**Input for this task:**
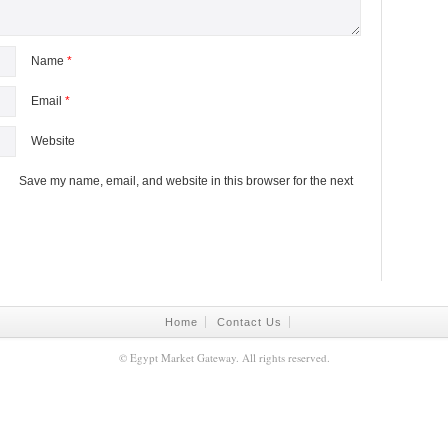
Name
*
Email
*
Website
Save my name, email, and website in this browser for the next
Home
Contact Us
©
Egypt Market Gateway
. All rights reserved.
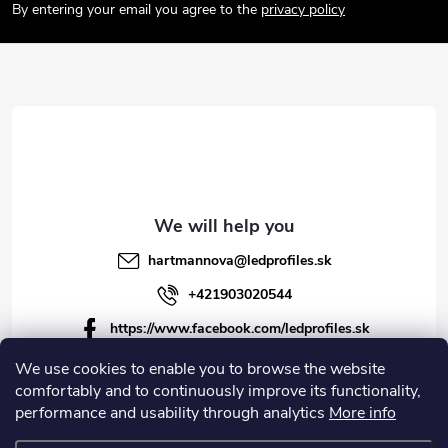
o
By entering your email you agree to the
privacy policy
t
e
r
hartmannova
@
ledprofiles.sk
+421903020544
https://www.facebook.com/ledprofiles.sk
ledprofiles.sk
We use cookies to enable you to browse the website
comfortably and to continuously improve its functionality,
https://www.youtube.com/channel/UCoyDQMr8ndffYh
performance and usability through analytics
More info
T3Xx8PQJA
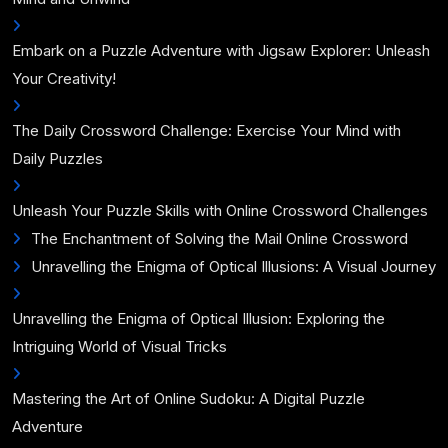
Embark on a Puzzle Adventure with Jigsaw Explorer: Unleash
Your Creativity!
The Daily Crossword Challenge: Exercise Your Mind with
Daily Puzzles
Unleash Your Puzzle Skills with Online Crossword Challenges
The Enchantment of Solving the Mail Online Crossword
Unravelling the Enigma of Optical Illusions: A Visual Journey
Unravelling the Enigma of Optical Illusion: Exploring the
Intriguing World of Visual Tricks
Mastering the Art of Online Sudoku: A Digital Puzzle
Adventure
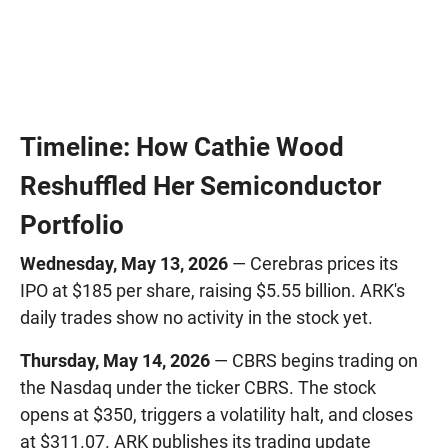
Timeline: How Cathie Wood
Reshuffled Her Semiconductor
Portfolio
Wednesday, May 13, 2026
— Cerebras prices its
IPO at $185 per share, raising $5.55 billion. ARK's
daily trades show no activity in the stock yet.
Thursday, May 14, 2026
— CBRS begins trading on
the Nasdaq under the ticker CBRS. The stock
opens at $350, triggers a volatility halt, and closes
at $311.07. ARK publishes its trading update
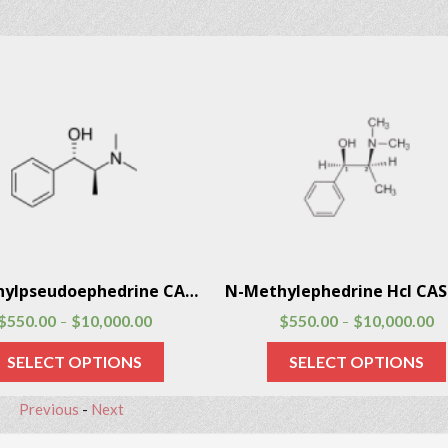
N-Methylpseudoephedrine CAS # 51018-28-1
$
550.00
$
10,000.00
$
550.00
$
10,000.00
–
–
SELECT OPTIONS
SELECT OPTIONS
Previous
-
Next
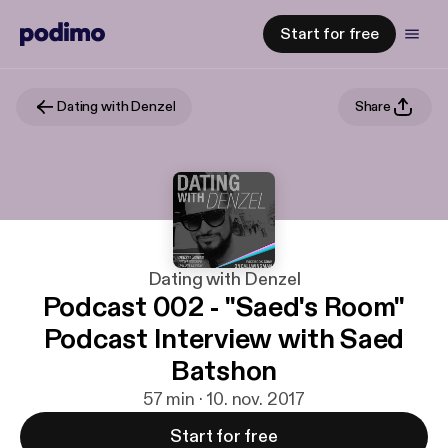
Start for free
Dating with Denzel
Share
Dating with Denzel
Podcast 002 - "Saed's Room"
Podcast Interview with Saed
Batshon
57 min · 10. nov. 2017
Start for free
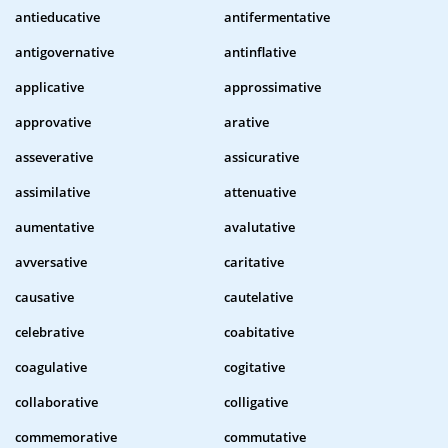
antieducative
antifermentative
antigovernative
antinflative
applicative
approssimative
approvative
arative
asseverative
assicurative
assimilative
attenuative
aumentative
avalutative
avversative
caritative
causative
cautelative
celebrative
coabitative
coagulative
cogitative
collaborative
colligative
commemorative
commutative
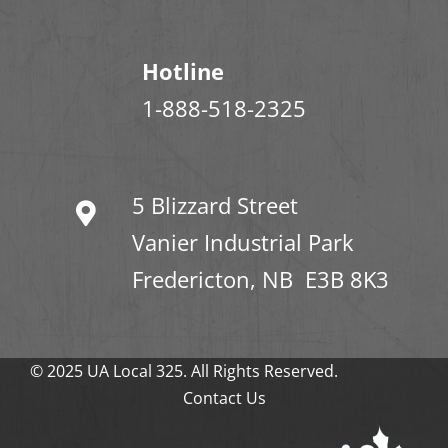
Hotline
1-888-518-2325
5 Blizzard Street
Vanier Industrial Park
Fredericton, NB E3B 8K3
© 2025 UA Local 325. All Rights Reserved.
Contact Us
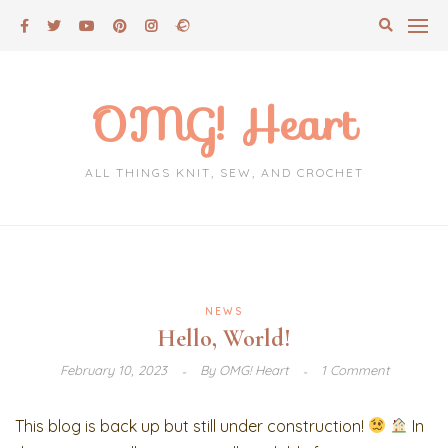
Skip
to
content
OMG! Heart
ALL THINGS KNIT, SEW, AND CROCHET
NEWS
Hello, World!
February 10, 2023
By
OMG! Heart
1 Comment
This blog is back up but still under construction!
In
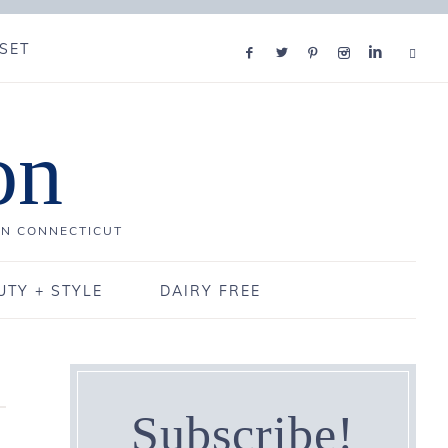
SET
on
IN CONNECTICUT
UTY + STYLE
DAIRY FREE
Subscribe!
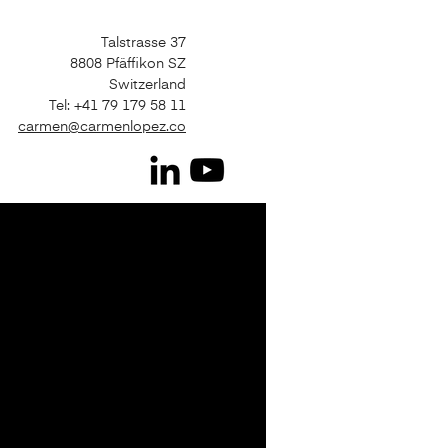
Talstrasse 37
8808 Pfäffikon SZ
Switzerland
Tel: +41 79 179 58 11
carmen@carmenlopez.co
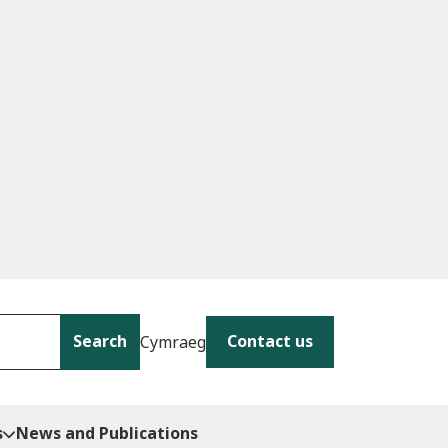
Search
Contact us
Cymraeg
s
News and Publications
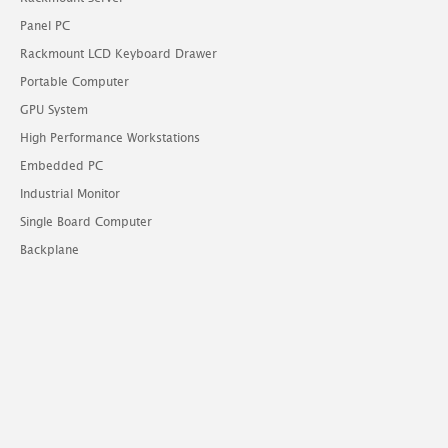
Panel PC
Rackmount LCD Keyboard Drawer
Portable Computer
GPU System
High Performance Workstations
Embedded PC
Industrial Monitor
Single Board Computer
Backplane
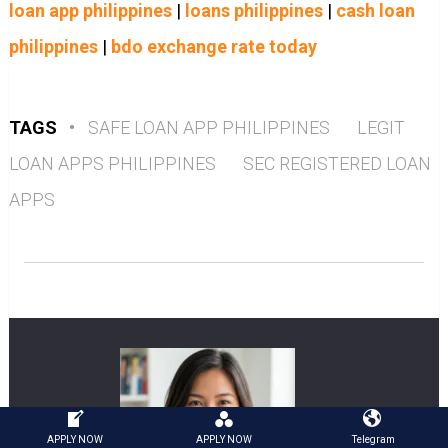
loan app philippines
|
loans philippines
|
cash loan
philippines
|
bdo exchange rate today
TAGS
•
SAFE LOAN APP PHILIPPINES
LEGIT
LOAN APPS PHILIPPINES
SEC REGISTERED LOAN
APPS
APPLY NOW
APPLY NOW
Telegram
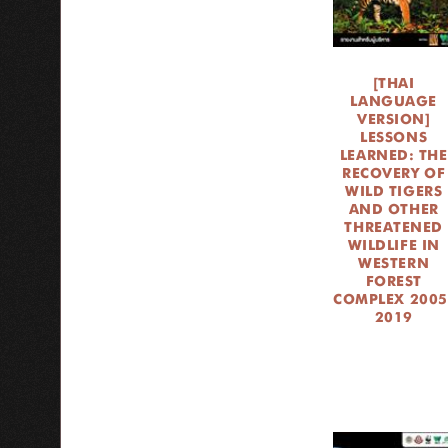
[THAI
LANGUAGE
VERSION]
LESSONS
LEARNED: THE
RECOVERY OF
WILD TIGERS
AND OTHER
THREATENED
WILDLIFE IN
WESTERN
FOREST
COMPLEX 2005
2019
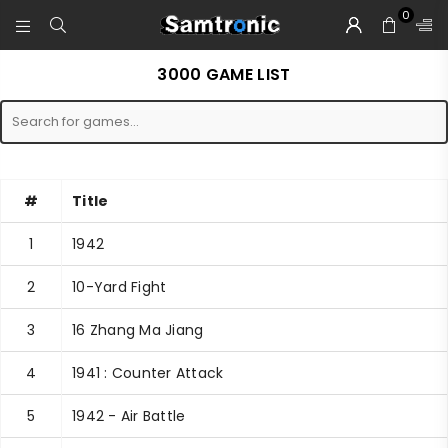
0
SAMTRONIC
3000 GAME LIST
#
Title
1
1942
2
10-Yard Fight
3
16 Zhang Ma Jiang
4
1941 : Counter Attack
5
1942 - Air Battle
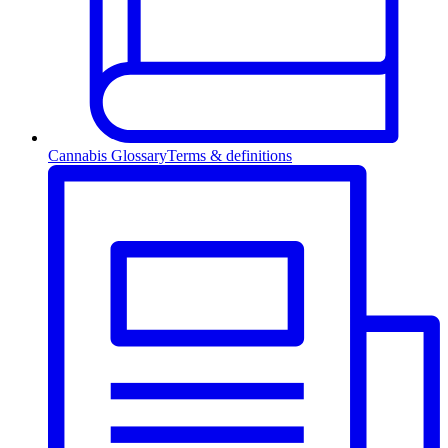
Cannabis Glossary
Terms & definitions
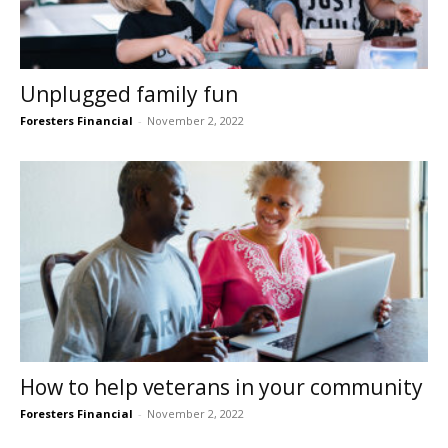
Unplugged family fun
Foresters Financial
-
November 2, 2022
How to help veterans in your community
Foresters Financial
-
November 2, 2022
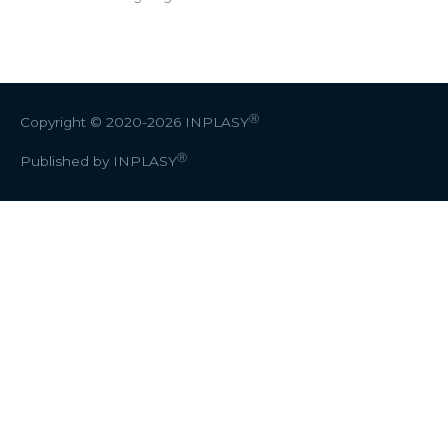
Ⓡ
Copyright © 2020-2026
INPLASY
Ⓡ
Published by INPLASY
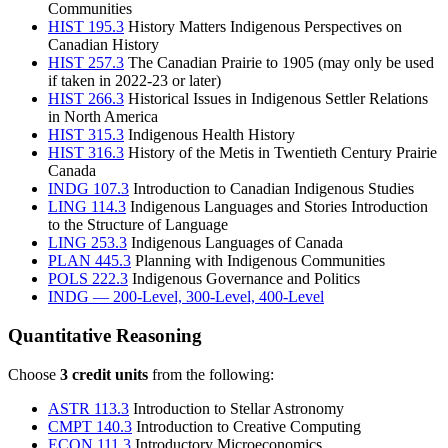
Communities
HIST 195.3
History Matters Indigenous Perspectives on
Canadian History
HIST 257.3
The Canadian Prairie to 1905
(may only be used
if taken in 2022-23 or later)
HIST 266.3
Historical Issues in Indigenous Settler Relations
in North America
HIST 315.3
Indigenous Health History
HIST 316.3
History of the Metis in Twentieth Century Prairie
Canada
INDG 107.3
Introduction to Canadian Indigenous Studies
LING 114.3
Indigenous Languages and Stories Introduction
to the Structure of Language
LING 253.3
Indigenous Languages of Canada
PLAN 445.3
Planning with Indigenous Communities
POLS 222.3
Indigenous Governance and Politics
INDG — 200-Level, 300-Level, 400-Level
Quantitative Reasoning
Choose
3 credit units
from the following:
ASTR 113.3
Introduction to Stellar Astronomy
CMPT 140.3
Introduction to Creative Computing
ECON 111.3
Introductory Microeconomics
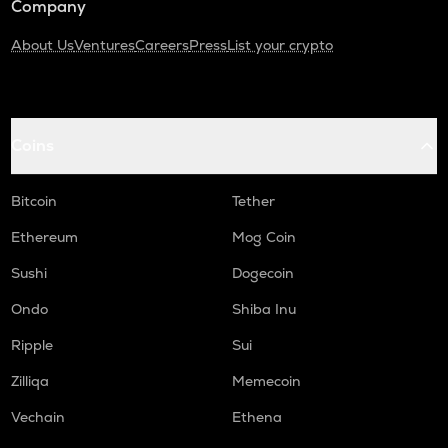
Company
About Us
Ventures
Careers
Press
List your crypto
Coins
Bitcoin
Tether
Ethereum
Mog Coin
Sushi
Dogecoin
Ondo
Shiba Inu
Ripple
Sui
Zilliqa
Memecoin
Vechain
Ethena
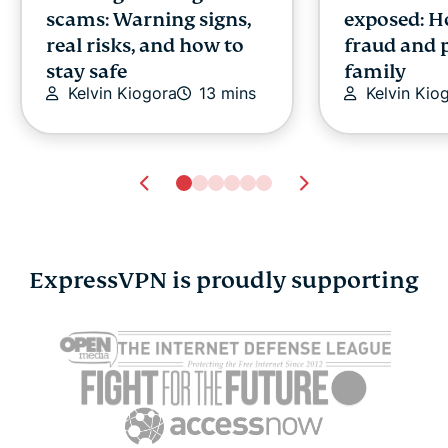
scams: Warning signs,
exposed: H
real risks, and how to
fraud and 
stay safe
family
Kelvin Kiogora
13 mins
Kelvin Kio
ExpressVPN is proudly supporting
Free and open-source
What is Yot
software (FOSS): What
verificatio
it means for security,
safe is it?
Jennifer P
privacy, and control
15 mins
Jennifer Pelegrin
14 mins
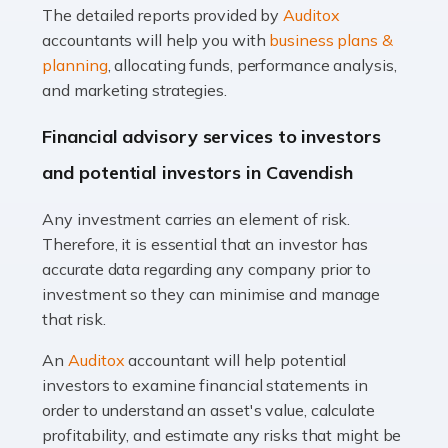
The detailed reports provided by
Auditox
Accountants For Taxi Drivers
accountants will help you with
business plans &
Did you know that as a taxi driver, you are more likely to
planning
, allocating funds, performance analysis,
be investigated by HMRC than most other professions?
and marketing strategies.
While this seems unfair, the system is open to […]
Financial advisory services to investors
Read more
and potential investors in Cavendish
Accountants For Expats
Any investment carries an element of risk.
If you're a British citizen planning to live or work abroad,
Therefore, it is essential that an investor has
you probably know that this will almost certainly affect
accurate data regarding any company prior to
your tax status. What you may not know is exactly […]
investment so they can minimise and manage
that risk.
Read more
An
Auditox
accountant will help potential
Accountants For OnlyFans
investors to examine financial statements in
Are you running a successful Onlyfans page? How are
order to understand an asset's value, calculate
you getting on with the accounts and taxes side of
profitability, and estimate any risks that might be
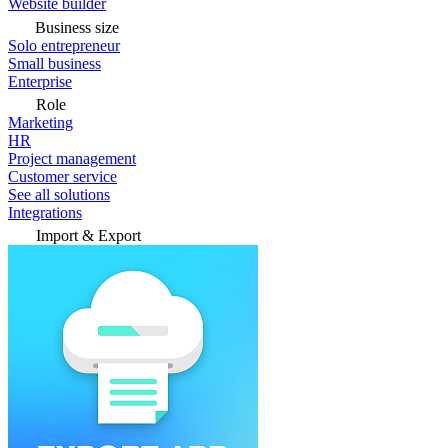
Website builder
Business size
Solo entrepreneur
Small business
Enterprise
Role
Marketing
HR
Project management
Customer service
See all solutions
Integrations
Import & Export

**Activity:** Copy all lines from the material above that hold the word "Unravelling".

**Task output:**
Unravelling the Enigma of Optical Illusions: A Visual Journey
Unravelling the Enigma of Optical Illusion: Exploring the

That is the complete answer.